Meg's ongoing work in the rescue community inspired her to add to her family. She adopted another dog named Tristan, who suffered from a 90 percent loss of vision in both eyes due to "retinal detachment," according to the ophthalmologist who examined him for the rescue group in April 2005. The Havanese puppy had been dropped off at Miami-Dade Animal Services by a breeder and was rescued by Chesed Rescue in West Palm Beach just hours before he would have been euthanized.
Meg drove Daisy, who had trouble socializing with other dogs, across the state to meet the six-month-old pup, and the two dogs became instant friends. She considers Tristan to be her "dog's dog" and just takes care of him for Daisy. Happily, Tristan's vision was fully restored when his own veterinary general practitioner in Sarasota decided to treat the blindness with high-dose antibiotics, as she did not see any detached retina in either eye.
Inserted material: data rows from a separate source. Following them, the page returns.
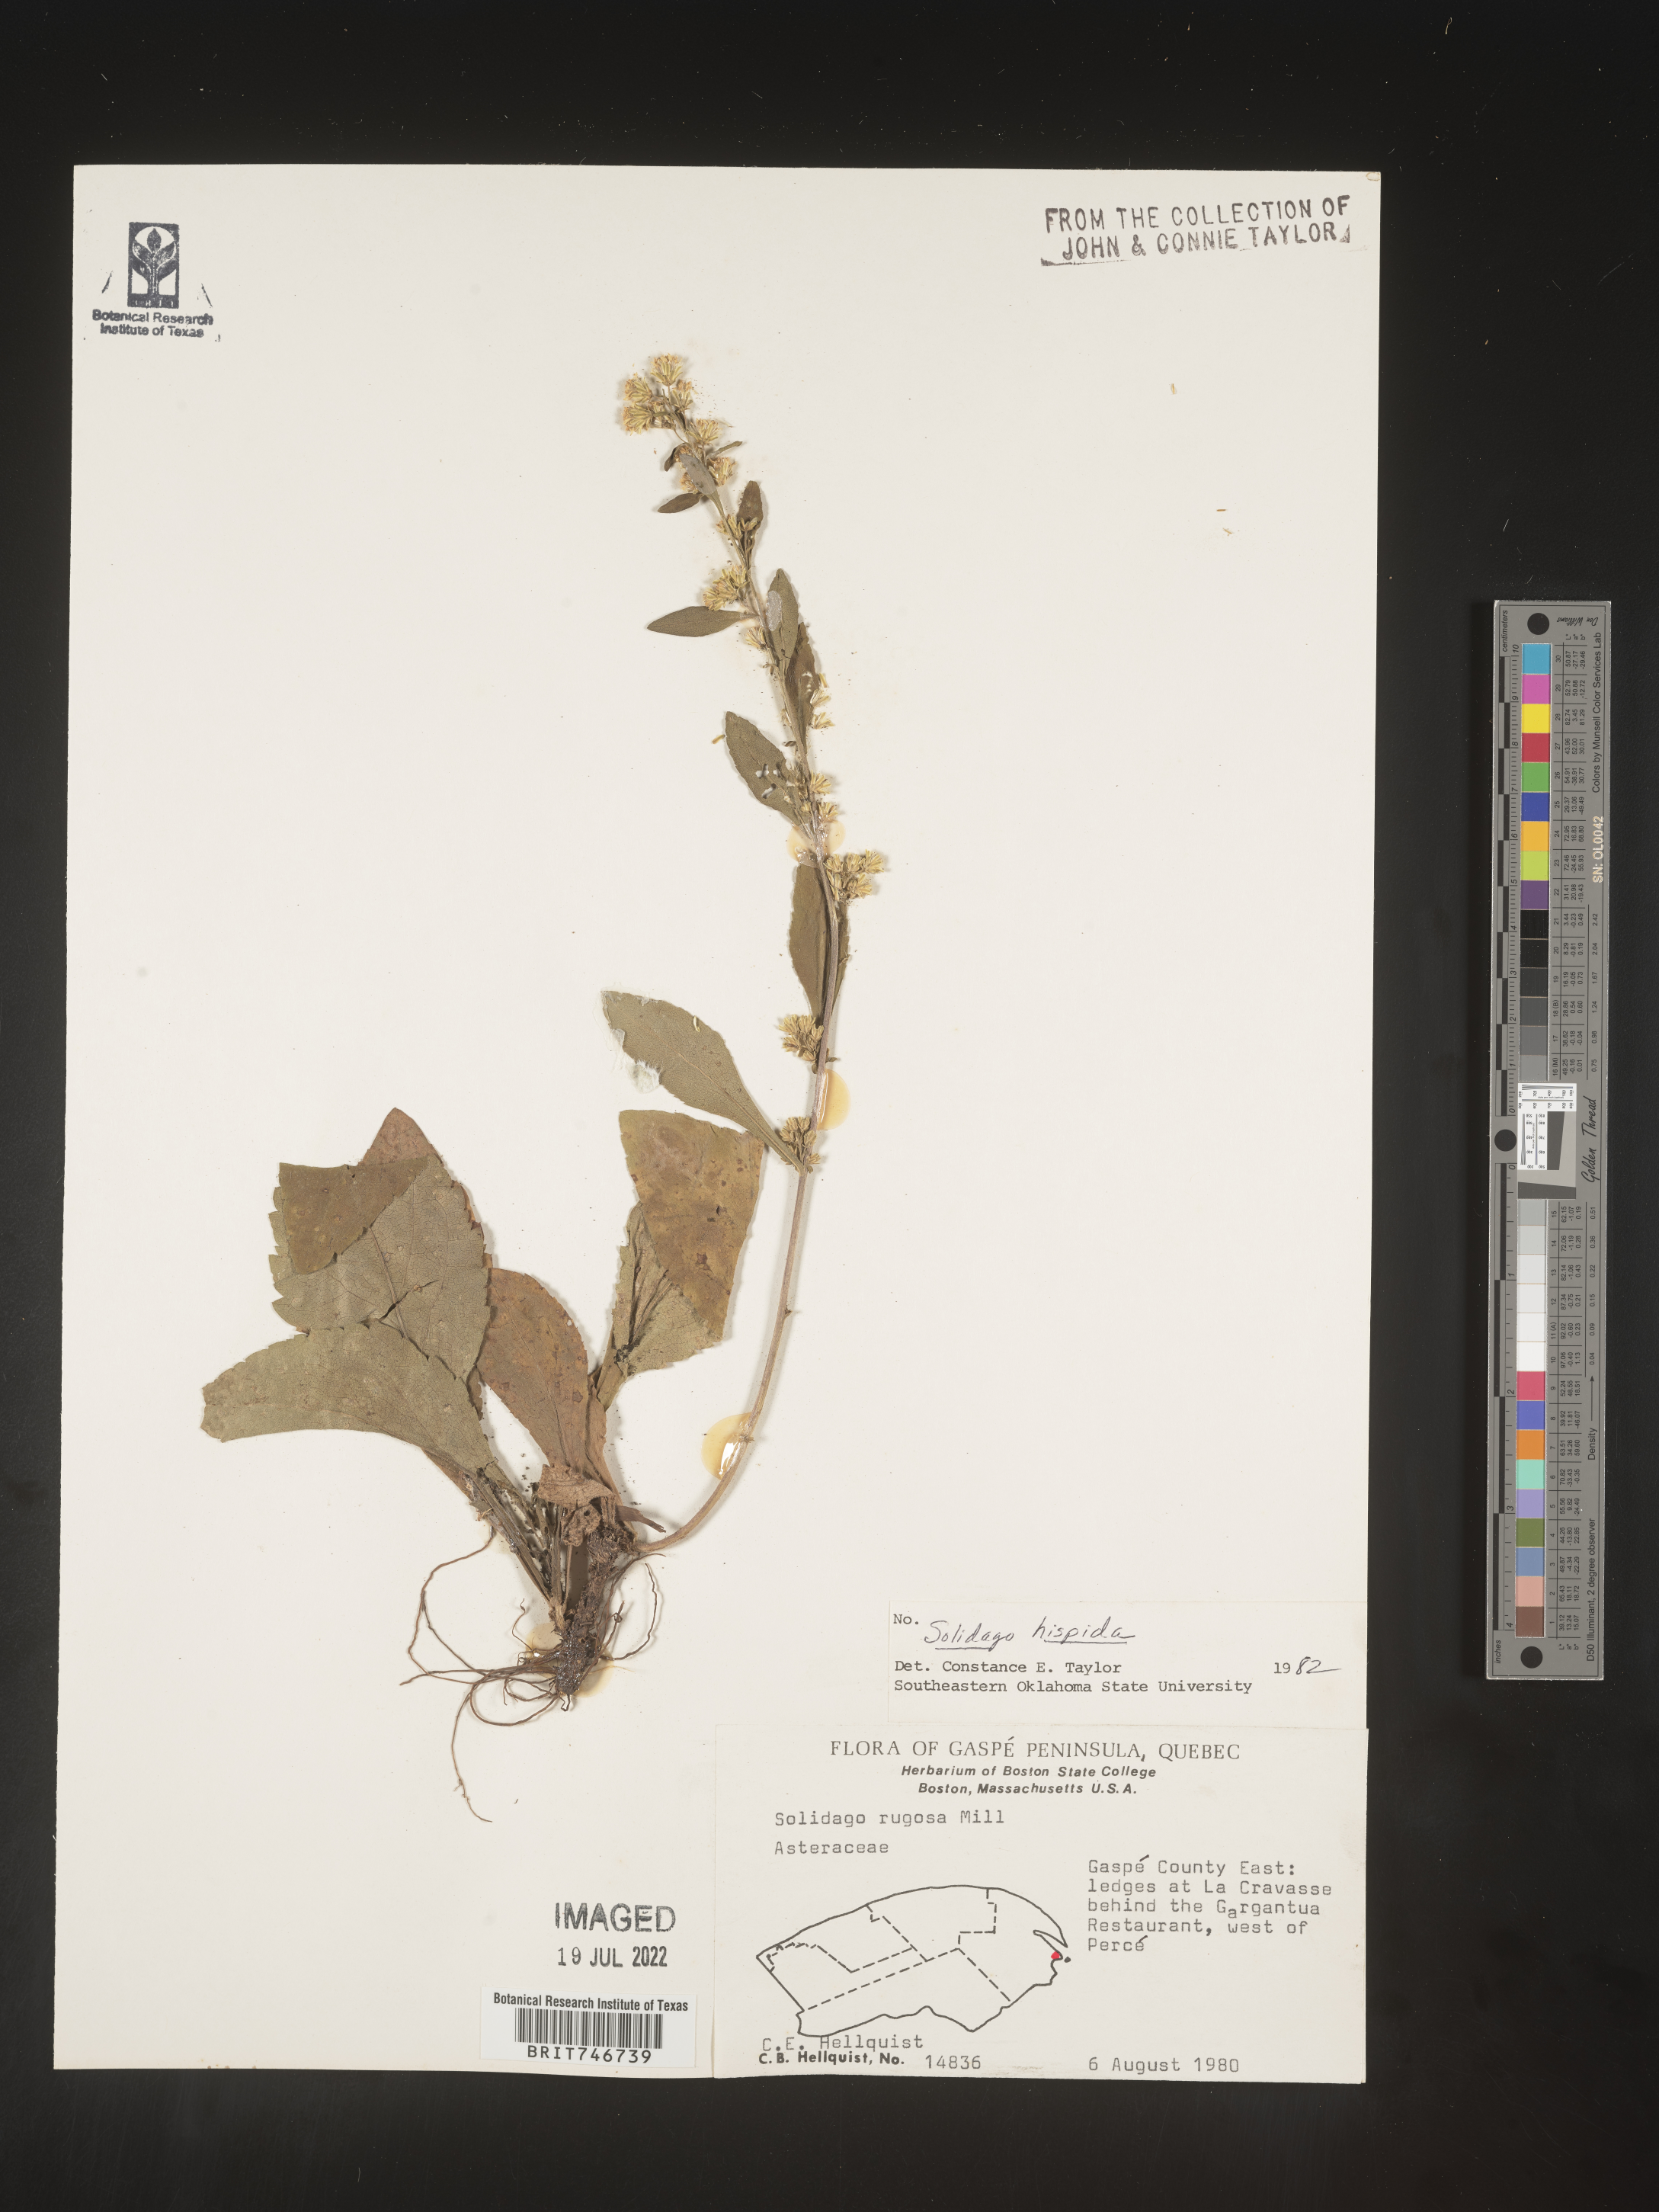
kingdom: Plantae
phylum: Tracheophyta
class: Magnoliopsida
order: Asterales
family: Asteraceae
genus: Solidago
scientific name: Solidago hispida
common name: Hairy goldenrod
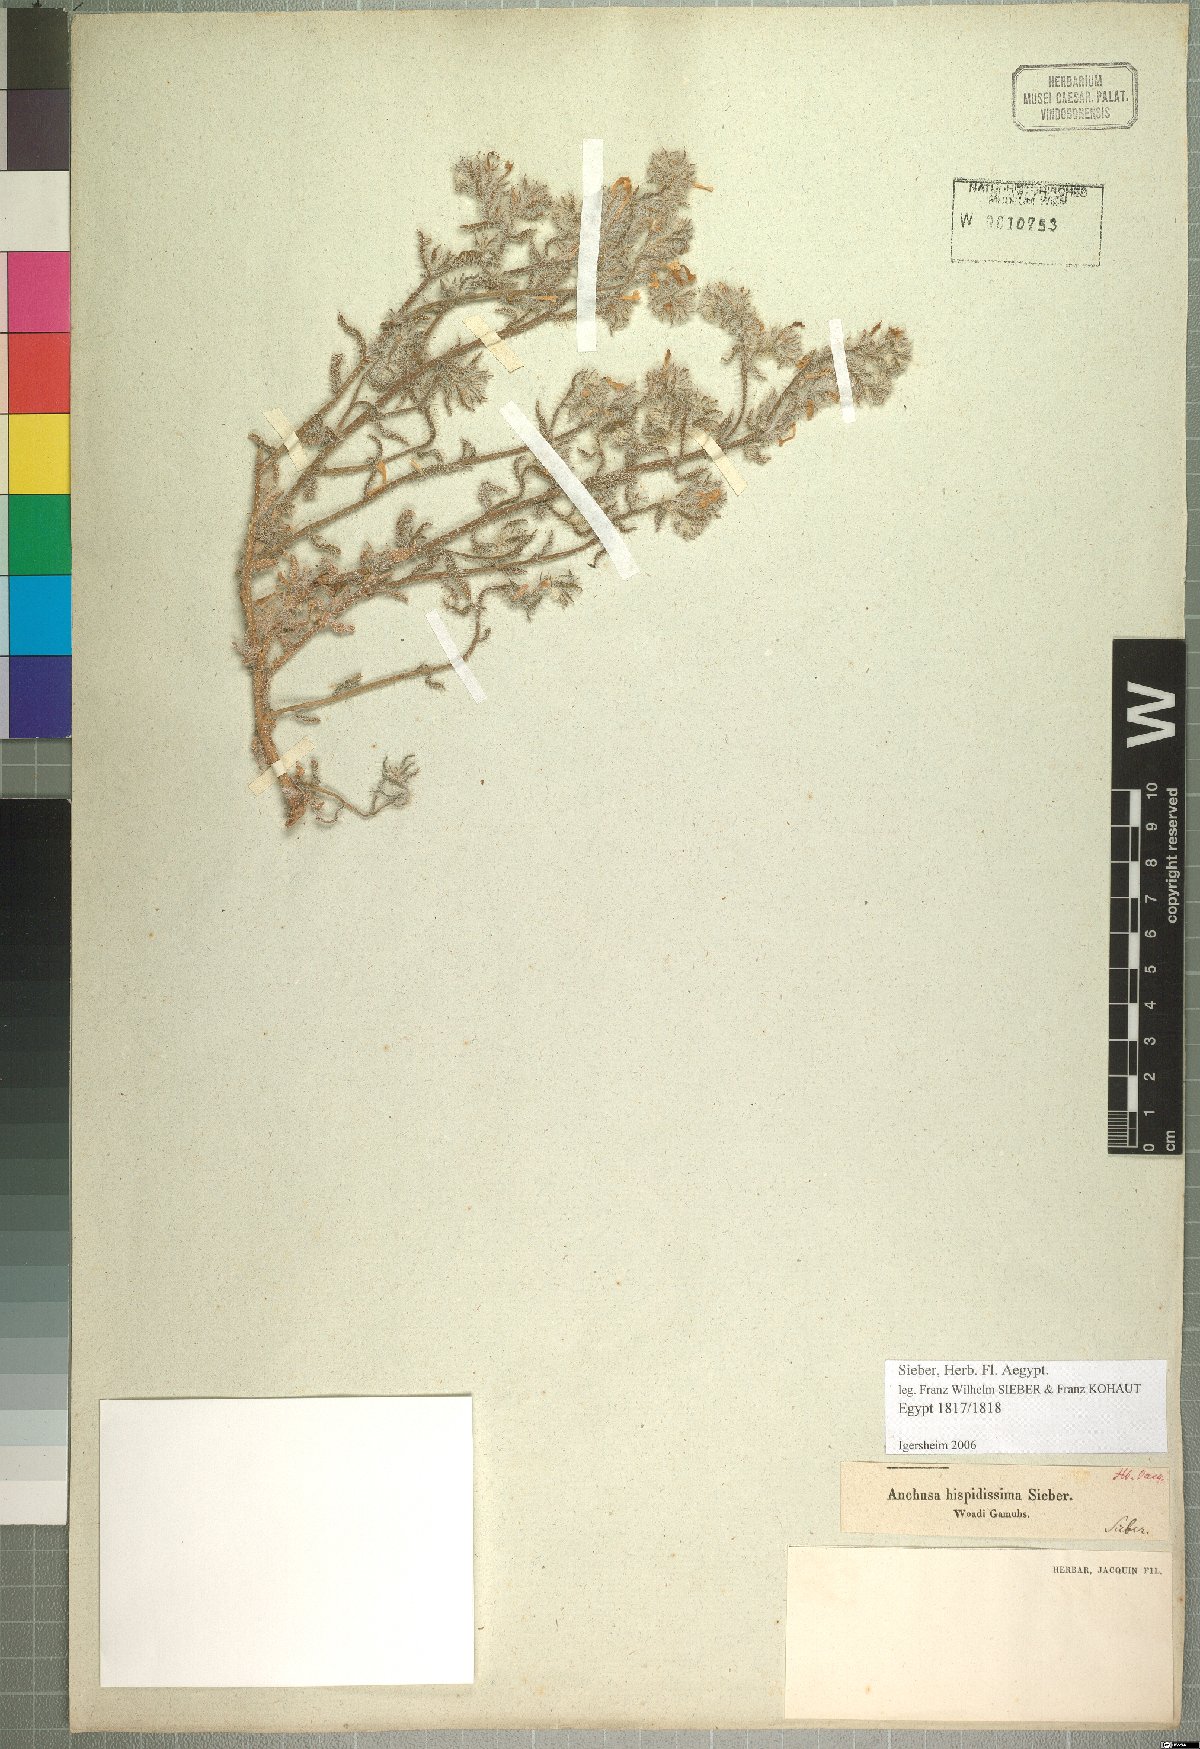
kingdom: Plantae
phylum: Tracheophyta
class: Magnoliopsida
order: Boraginales
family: Boraginaceae
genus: Arnebia
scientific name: Arnebia hispidissima
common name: Arabian-primrose
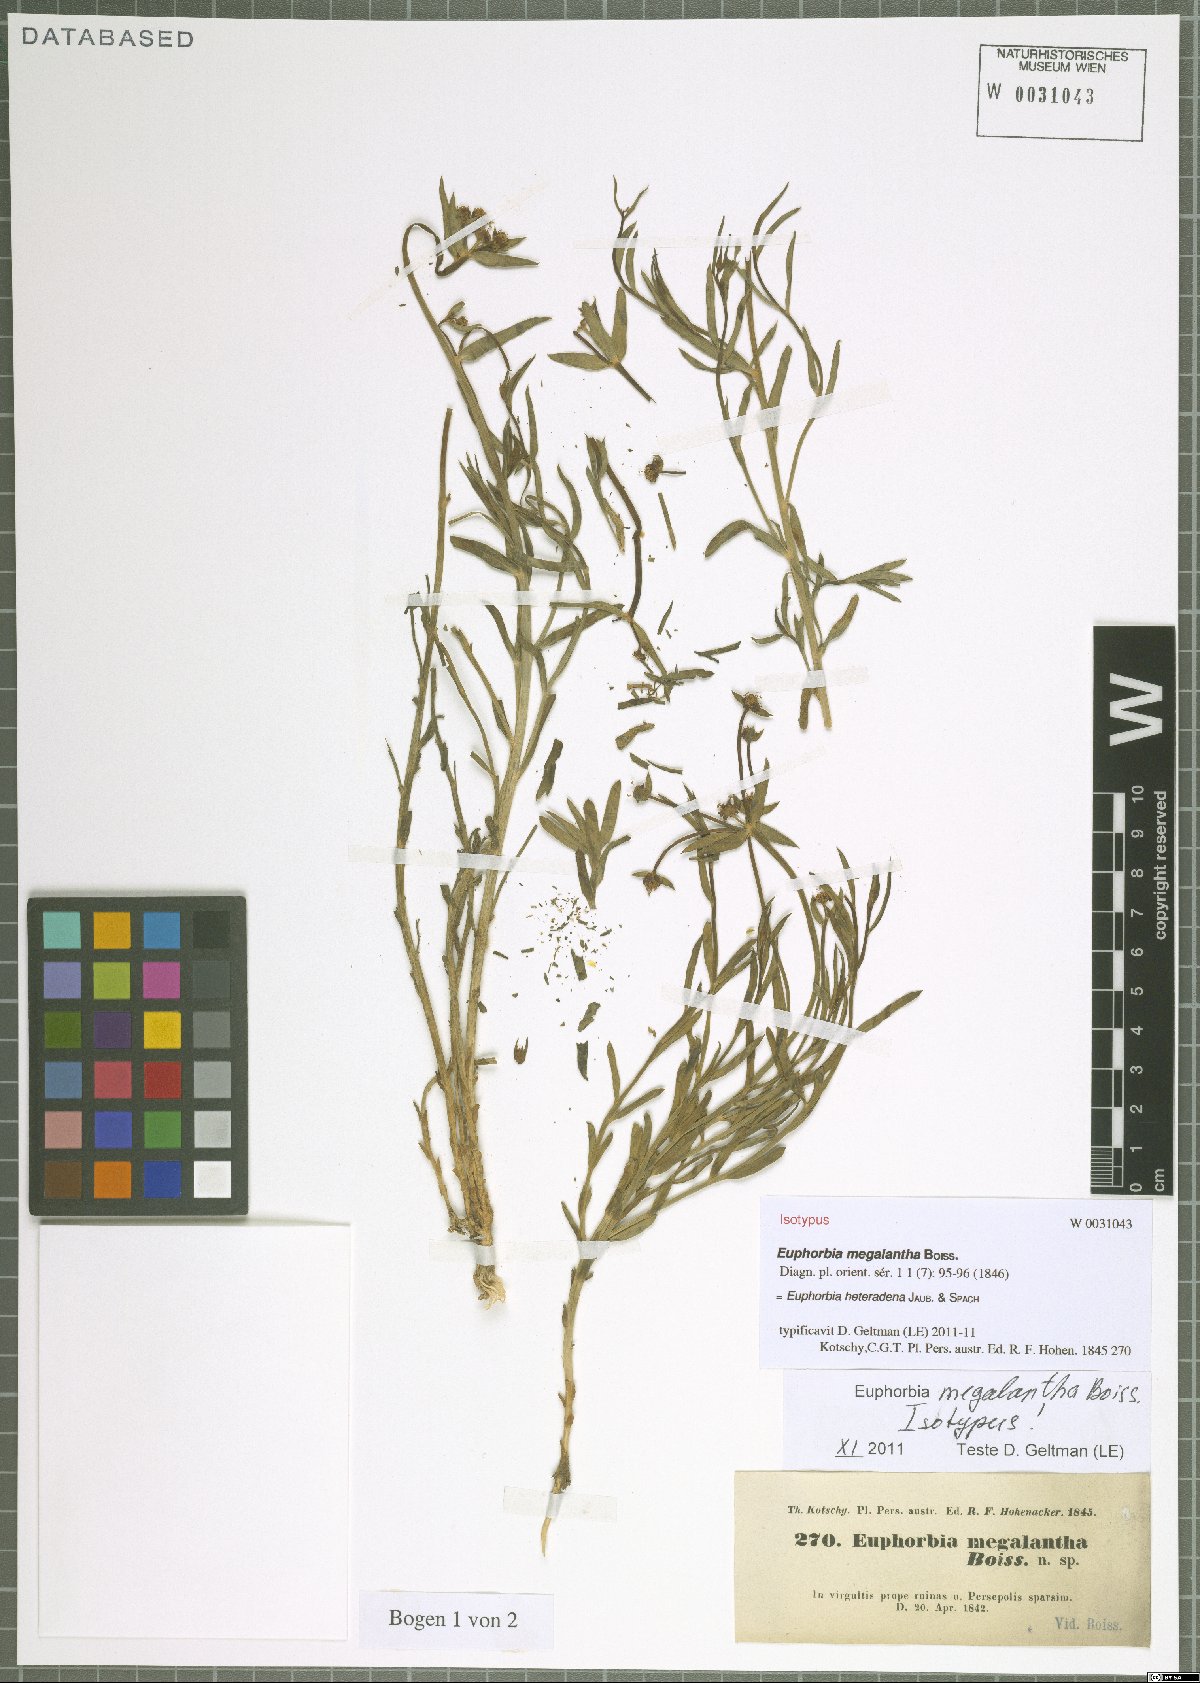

Within weeks, the first sign of his vision's return happened when Meg noticed him chasing a butterfly in the backyard!
Spending as much of her free time with animals as possible, it wasn't long before Meg became frustrated when her employment obligations began to hinder what she came to believe was her true calling. It was then that Meg made a life-changing decision to leave the pharmaceutical industry to become a professional dog trainer. She credits the dramatic career change to a flourishing passion for working with animals that gradually began to take precedence over her full-time pharmaceutical sales position.
A graduate of the accredited Animal Behavior College (ABC), Meg completed extensive curriculum studies that included a year-long internship with ABC-certified mentor trainers and hands-on work at area shelters.
Since becoming an ABC-certified positive dog trainer and launching Positively Simple Dog Training, Meg has herself become an ABC mentor trainer and joined the Association of Professional Dog Trainers (APDT) and The Pet Professional Guild (PPG) while keeping up her continuing education credits (CEUs). She has also completed her studies in training therapy dogs and has become an ABC-certified cat trainer!
She is committed to changing people's minds about using outdated, aversive training techniques such as dominance theory and alpha-role training, as they do more harm than good, especially in the hands of nonprofessional dog trainers, i.e., the general public. Instead, she hopes to influence people's thinking to embrace the well-documented and proven methods of positive, reward-based dog training. Hence, she sees herself as a people trainer in addition to being a dog trainer.